In jedem Falle müssen bei diesen Organisationen die Versicherten nach Maßgabe ihres Interesses und Könnens sich mit Beiträgen beteiligen. Die öffentlichrechtliche Versicherung darf nicht zu einer staatlichen Pensionsanstalt ausarten. Besser sind gute Löhne und Gehälter, die für die Selbstversicherung ohne drückende Belastung hinreichen, als das Mitschleppen einer wachsenden öffentlichen Pensionslast.

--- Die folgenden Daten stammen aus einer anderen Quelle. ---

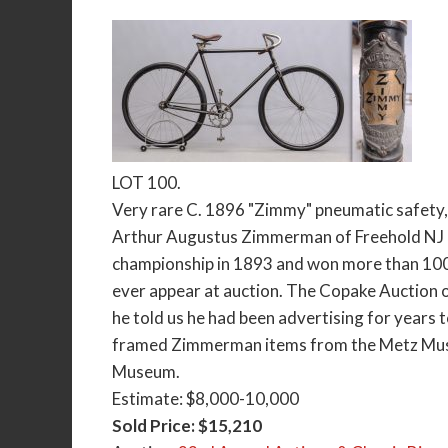
LOT 100.
Very rare C. 1896 "Zimmy" pneumatic safety
Arthur Augustus Zimmerman of Freehold NJ (1
championship in 1893 and won more than 1000
ever appear at auction. The Copake Auction
he told us he had been advertising for years 
framed Zimmerman items from the Metz Museu
Museum.
Estimate: $8,000-10,000
Sold Price: $15,210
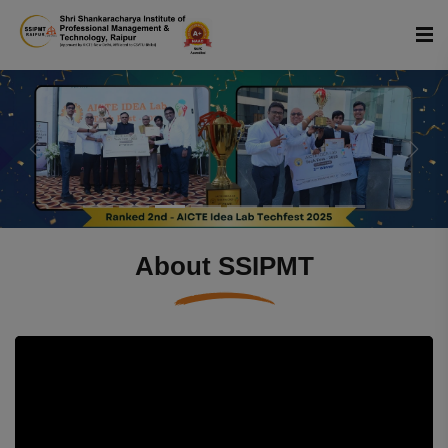
Previous
Next
About SSIPMT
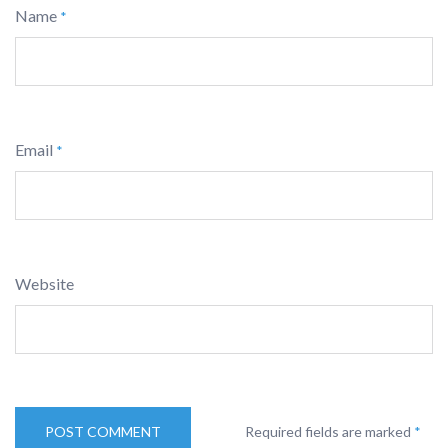
Name
*
Email
*
Website
Required fields are marked
*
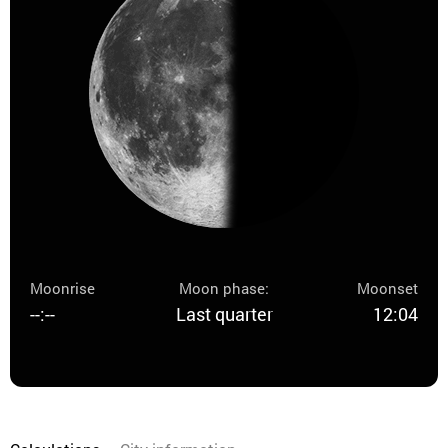
Moonrise
Moon phase:
Moonset
--:--
Last quarter
12:04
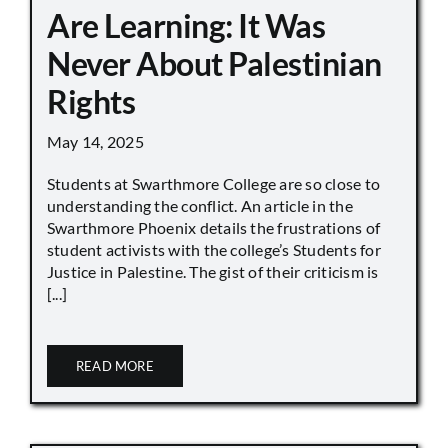
Are Learning: It Was
Never About Palestinian
Rights
May 14, 2025
Students at Swarthmore College are so close to
understanding the conflict. An article in the
Swarthmore Phoenix details the frustrations of
student activists with the college’s Students for
Justice in Palestine. The gist of their criticism is
[...]
READ MORE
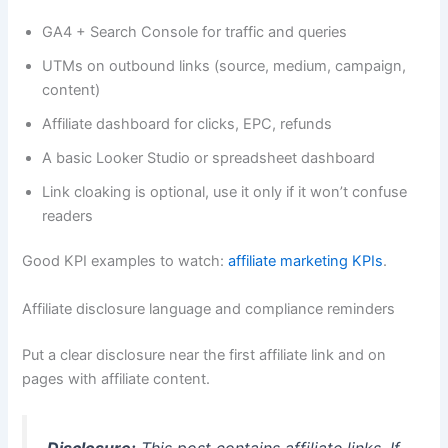
GA4 + Search Console for traffic and queries
UTMs on outbound links (source, medium, campaign,
content)
Affiliate dashboard for clicks, EPC, refunds
A basic Looker Studio or spreadsheet dashboard
Link cloaking is optional, use it only if it won’t confuse
readers
Good KPI examples to watch:
affiliate marketing KPIs
.
Affiliate disclosure language and compliance reminders
Put a clear disclosure near the first affiliate link and on
pages with affiliate content.
Disclosure:
This post contains affiliate links. If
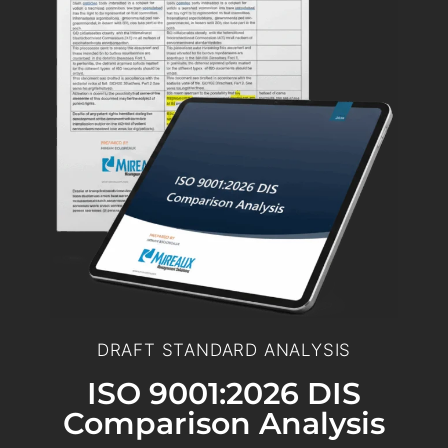
DRAFT STANDARD ANALYSIS
ISO 9001:2026 DIS
Comparison Analysis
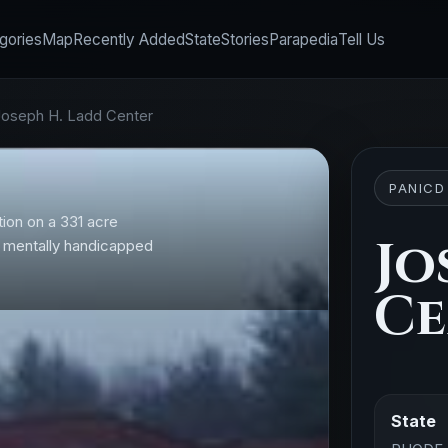
gories
Map
Recently Added
State
Stories
Parapedia
Tell Us
Joseph H. Ladd Center
PANICD
ion on a 331 acre
Jo
or mentally handicapped
Ce
State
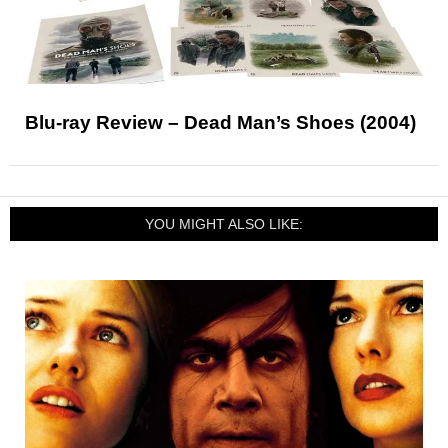
Blu-ray Review – Dead Man’s Shoes (2004)
YOU MIGHT ALSO LIKE:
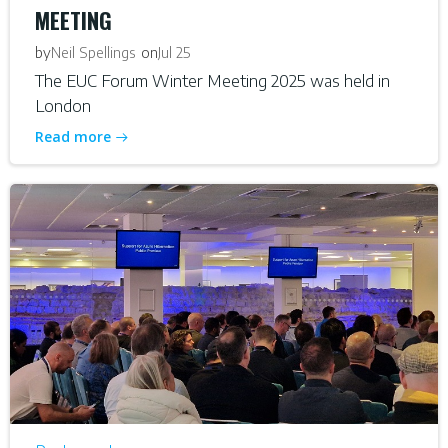
MEETING
by
on
Neil Spellings
Jul 25
The EUC Forum Winter Meeting 2025 was held in
London
Read more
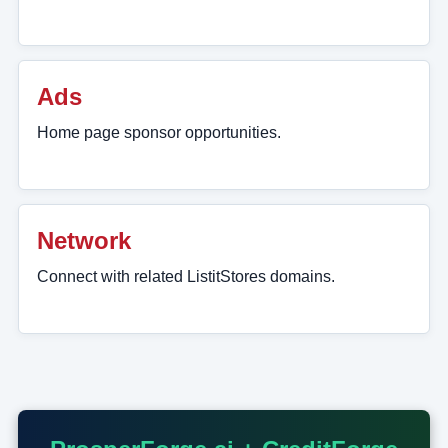
Ads
Home page sponsor opportunities.
Network
Connect with related ListitStores domains.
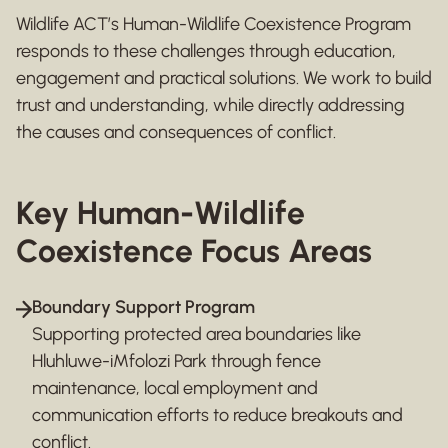
Wildlife ACT’s Human-Wildlife Coexistence Program
responds to these challenges through education,
engagement and practical solutions. We work to build
trust and understanding, while directly addressing
the causes and consequences of conflict.
Key Human-Wildlife
Coexistence Focus Areas
Boundary Support Program
Supporting protected area boundaries like
Hluhluwe-iMfolozi Park through fence
maintenance, local employment and
communication efforts to reduce breakouts and
conflict.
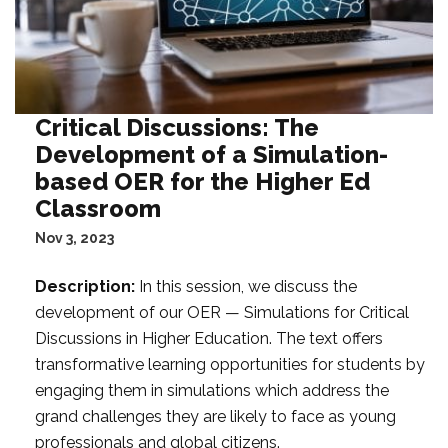
Critical Discussions: The
Development of a Simulation-
based OER for the Higher Ed
Classroom
Nov 3, 2023
Description:
In this session, we discuss the
development of our OER — Simulations for Critical
Discussions in Higher Education. The text offers
transformative learning opportunities for students by
engaging them in simulations which address the
grand challenges they are likely to face as young
professionals and global citizens.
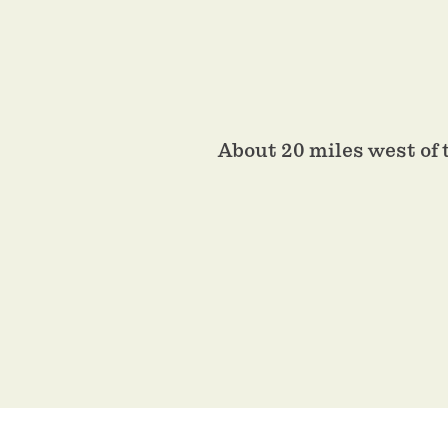
About 20 miles west of 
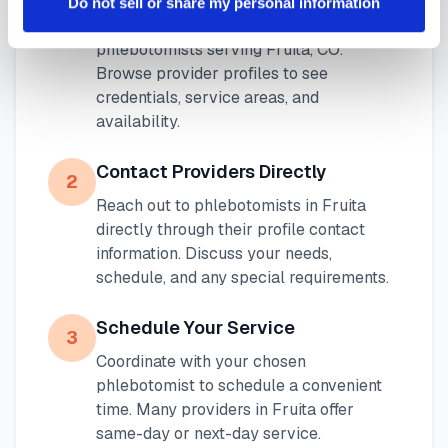
1
Do not sell or share my personal information
Use our platform to find certified mobile
phlebotomists serving
Fruita
,
CO
.
Browse provider profiles to see
credentials, service areas, and
availability.
Contact Providers Directly
2
Reach out to phlebotomists in
Fruita
directly through their profile contact
information. Discuss your needs,
schedule, and any special requirements.
Schedule Your Service
3
Coordinate with your chosen
phlebotomist to schedule a convenient
time. Many providers in
Fruita
offer
same-day or next-day service.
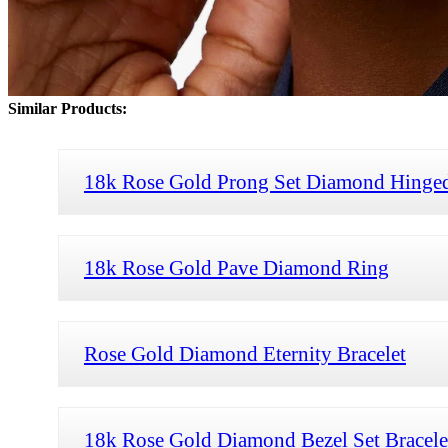
Similar Products:
18k Rose Gold Prong Set Diamond Hinged
18k Rose Gold Pave Diamond Ring
Rose Gold Diamond Eternity Bracelet
18k Rose Gold Diamond Bezel Set Bracele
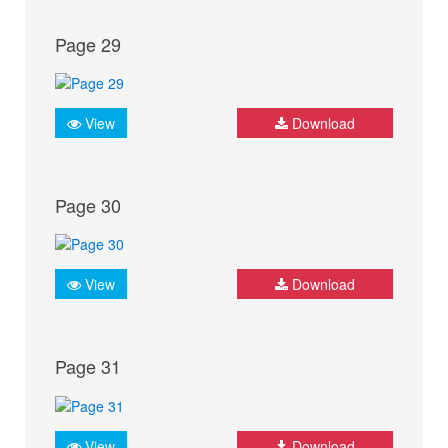
Page 29
View
Download
Page 30
View
Download
Page 31
View
Download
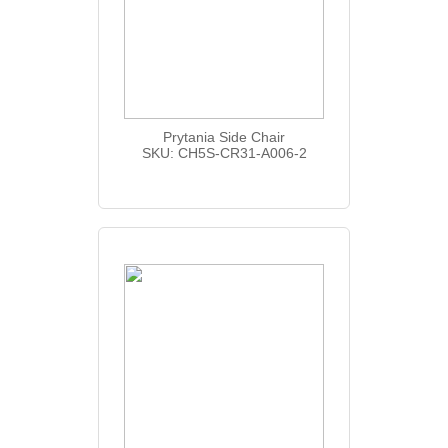
Prytania Side Chair
SKU: CH5S-CR31-A006-2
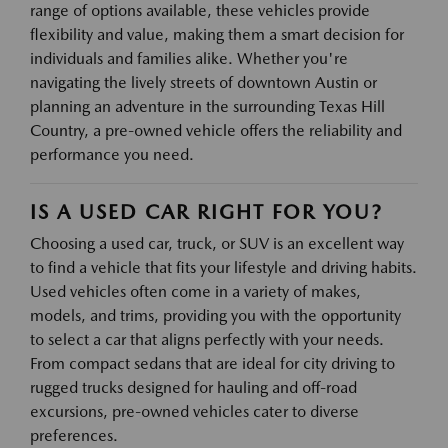
range of options available, these vehicles provide
flexibility and value, making them a smart decision for
individuals and families alike. Whether you're
navigating the lively streets of downtown Austin or
planning an adventure in the surrounding Texas Hill
Country, a pre-owned vehicle offers the reliability and
performance you need.
IS A USED CAR RIGHT FOR YOU?
Choosing a used car, truck, or SUV is an excellent way
to find a vehicle that fits your lifestyle and driving habits.
Used vehicles often come in a variety of makes,
models, and trims, providing you with the opportunity
to select a car that aligns perfectly with your needs.
From compact sedans that are ideal for city driving to
rugged trucks designed for hauling and off-road
excursions, pre-owned vehicles cater to diverse
preferences.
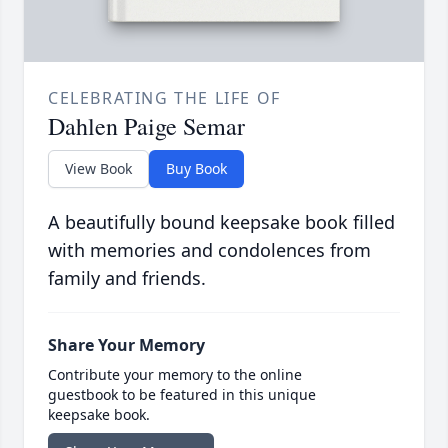
CELEBRATING THE LIFE OF
Dahlen Paige Semar
View Book
Buy Book
A beautifully bound keepsake book filled
with memories and condolences from
family and friends.
Share Your Memory
Contribute your memory to the online
guestbook to be featured in this unique
keepsake book.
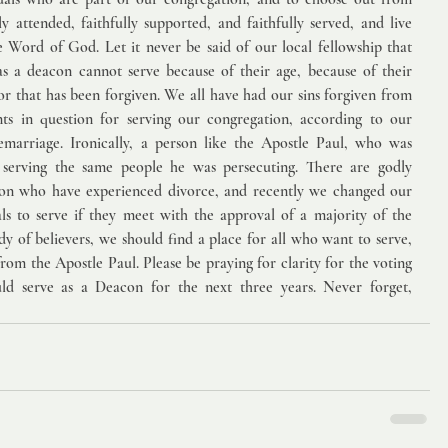
 attended, faithfully supported, and faithfully served, and live 
e Word of God. Let it never be said of our local fellowship that 
s a deacon cannot serve because of their age, because of their 
or that has been forgiven. We all have had our sins forgiven from 
ts in question for serving our congregation, according to our 
emarriage. Ironically, a person like the Apostle Paul, who was 
serving the same people he was persecuting. There are godly 
ion who have experienced divorce, and recently we changed our 
ls to serve if they meet with the approval of a majority of the 
y of believers, we should find a place for all who want to serve, 
from the Apostle Paul. Please be praying for clarity for the voting 
d serve as a Deacon for the next three years. Never forget, 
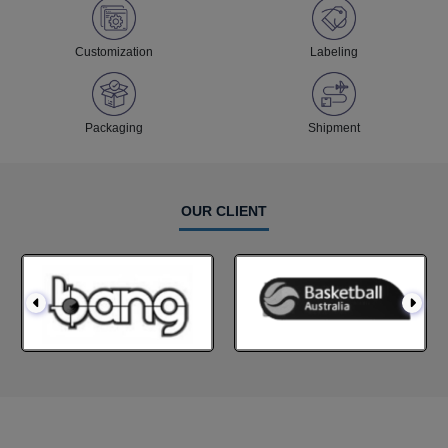
Customization
Labeling
Packaging
Shipment
OUR CLIENT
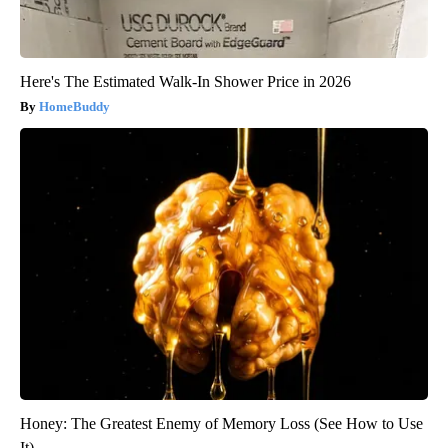
Here's The Estimated Walk-In Shower Price in 2026
HomeBuddy
Honey: The Greatest Enemy of Memory Loss (See How to Use
It)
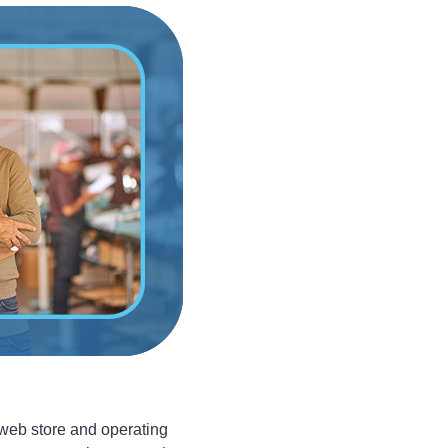
 web store and operating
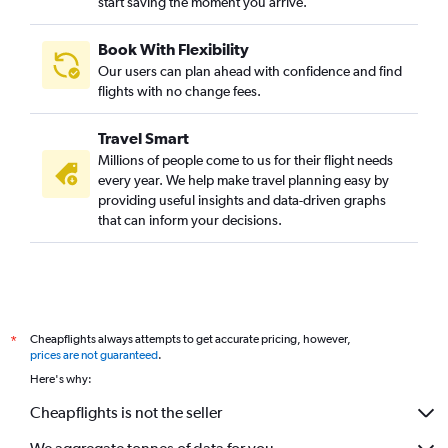
start saving the moment you arrive.
Book With Flexibility
Our users can plan ahead with confidence and find
flights with no change fees.
Travel Smart
Millions of people come to us for their flight needs
every year. We help make travel planning easy by
providing useful insights and data-driven graphs
that can inform your decisions.
Cheapflights always attempts to get accurate pricing, however,
*
prices are not guaranteed
.
Here's why:
Cheapflights is not the seller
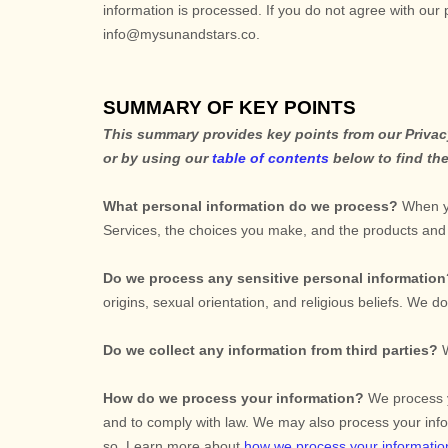
information is processed. If you do not agree with our 
info@mysunandstars.co
.
SUMMARY OF KEY POINTS
This summary provides key points from our Privacy 
or by using our
table of contents
below to find the
What personal information do we process?
When yo
Services, the choices you make, and the products an
Do we process any sensitive personal informatio
origins, sexual orientation, and religious beliefs.
We do 
Do we collect any information from third parties?
How do we process your information?
We process yo
and to comply with law. We may also process your info
so. Learn more about
how we process your informatio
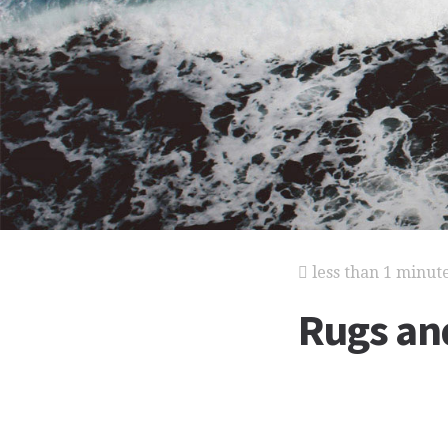
less than 1 minut
Rugs an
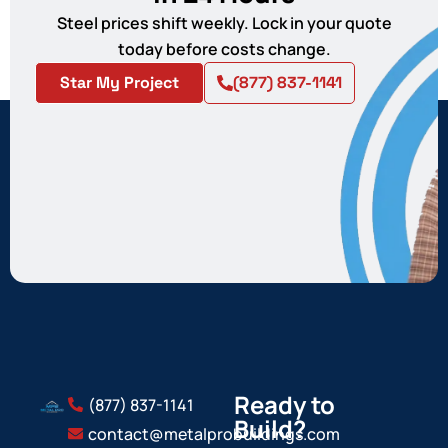
Steel prices shift weekly. Lock in your quote
today before costs change.
Star My Project
(877) 837-1141
Ready to
(877) 837-1141
Build?
contact@metalprobuildings.com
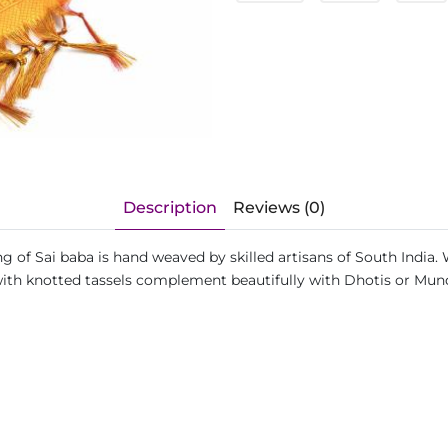
Description
Reviews (0)
ving of Sai baba is hand weaved by skilled artisans of South Ind
s with knotted tassels complement beautifully with Dhotis or Mu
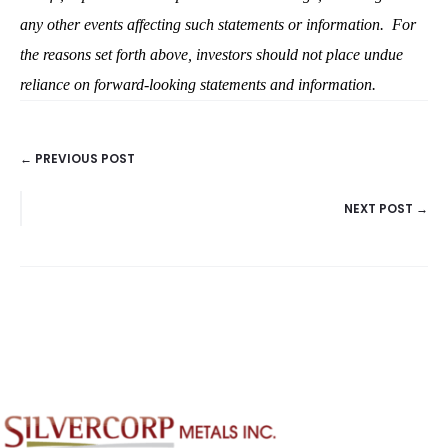
any other events affecting such statements or information.
For
the reasons set forth above, investors should not place undue
reliance on forward-looking statements and information.
← PREVIOUS POST
POSTS
NEXT POST →
NAVIGATION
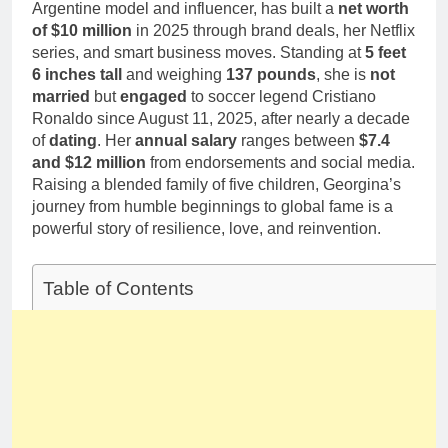
1 Month Ago
Argentine model and influencer, has built a
net worth
Career,
Deborah Stern:
of $10 million
in 2025 through brand deals, her Netflix
Marriage and
Net Worth,
series, and smart business moves. Standing at
Family Life
5 feet
Age, Acting
1 Month Ago
6 inches tall
and weighing
137 pounds
, she is
not
Career, Family
married
but
engaged
to soccer legend Cristiano
Life of Howard
Ronaldo since August 11, 2025, after nearly a decade
Stern’s
Daughter
of
dating
. Her
annual salary
ranges between
$7.4
and $12 million
from endorsements and social media.
Raising a blended family of five children, Georgina’s
journey from humble beginnings to global fame is a
powerful story of resilience, love, and reinvention.
Table of Contents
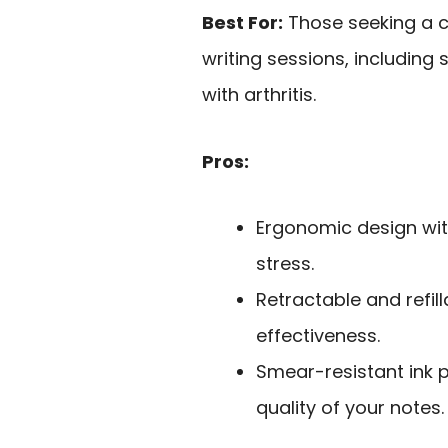
Best For:
Those seeking a 
writing sessions, including 
with arthritis.
Pros:
Ergonomic design wit
stress.
Retractable and refil
effectiveness.
Smear-resistant ink 
quality of your notes.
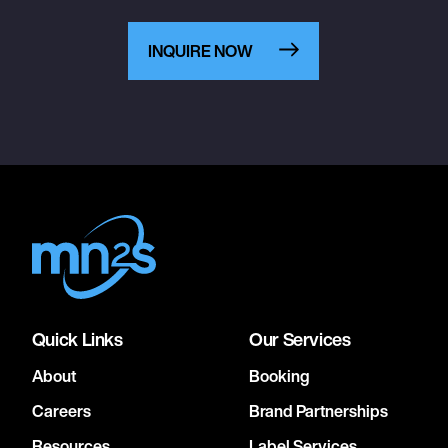
INQUIRE NOW
Quick Links
Our Services
About
Booking
Careers
Brand Partnerships
Resources
Label Services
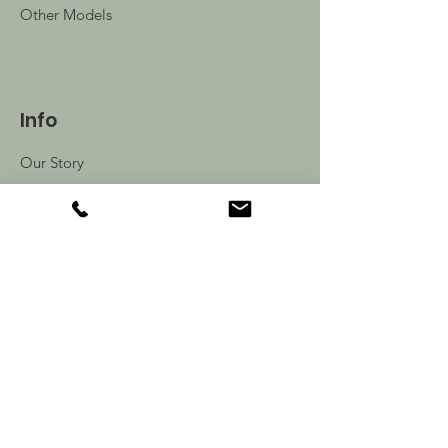
Other Models
Info
Our Story
Contact
Shipping & Returns
Store Policy
FAQ
Follow Us:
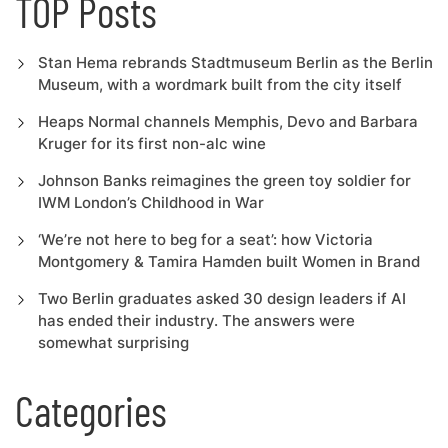
TOP Posts
Stan Hema rebrands Stadtmuseum Berlin as the Berlin
Museum, with a wordmark built from the city itself
Heaps Normal channels Memphis, Devo and Barbara
Kruger for its first non-alc wine
Johnson Banks reimagines the green toy soldier for
IWM London’s Childhood in War
‘We’re not here to beg for a seat’: how Victoria
Montgomery & Tamira Hamden built Women in Brand
Two Berlin graduates asked 30 design leaders if AI
has ended their industry. The answers were
somewhat surprising
Categories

Dies gilt auch für die im öffentlichen Dienste Angestellten.

Die dritte Stufe vertritt das große zukunftsreiche Gebiet der freiwilligen privat rechtlichen Versicherungseinrichtungen ganz aus eigener Kraft der Beteiligten, technische Interessenprobleme, bei denen allzugroßes Spezialisieren zu vermeiden ist, da bei Einrichtungen, die weite Kreise berühren, sich einfache Ausgleiche und Abrechnungen nach großen Interessensätzen empfehlen. Hier bewährt sich die Durchschnittsziffer und große Leistung bei geringem Aufwand — vorausgesetzt dass etwaigen kapitalistischen Monopolisierungsbestrebungen mit aller Kraft entgegengetreten wird. Solange es sich hier noch um die Lösung der schwierigsten geistigen Probleme handelt, ist allerdings eine Gefährdung der freien Konkurrenz weniger zu befürchten. Im allgemeinen kann von einer Abwälzung des geschäftlichen Risiko auf die Gesamtheit durch Bildung einer allgemeinen Gegenseitigkeitsversicherung im kommunistischen Sinne keine Rede sein, da hierdurch die Grundlage der Wirtschaftsordnung, die persönliche Verantwortlichkeit, das Selbstinteresse der Einzelwirtschaft beseitigt würde. Es kann sich immer nur um Schutzgenossenschaften für einzelne Gefahrenkategorien handeln, allerdings auch gegen geschäftliche Misserfolge, bei denen ein gewisser Grad von persönlichem Verschulden des Versicherten mitspielen kann. So kann beispielsweise bei der Kredit- und Verlustversicherung für die Kreditgewährung ohne besondere Deckung die Versicherung gegen Gefahr eines Verlustes nur für den Fall eines groben Verschuldens seitens des Kreditgebers ausgeschlossen werden.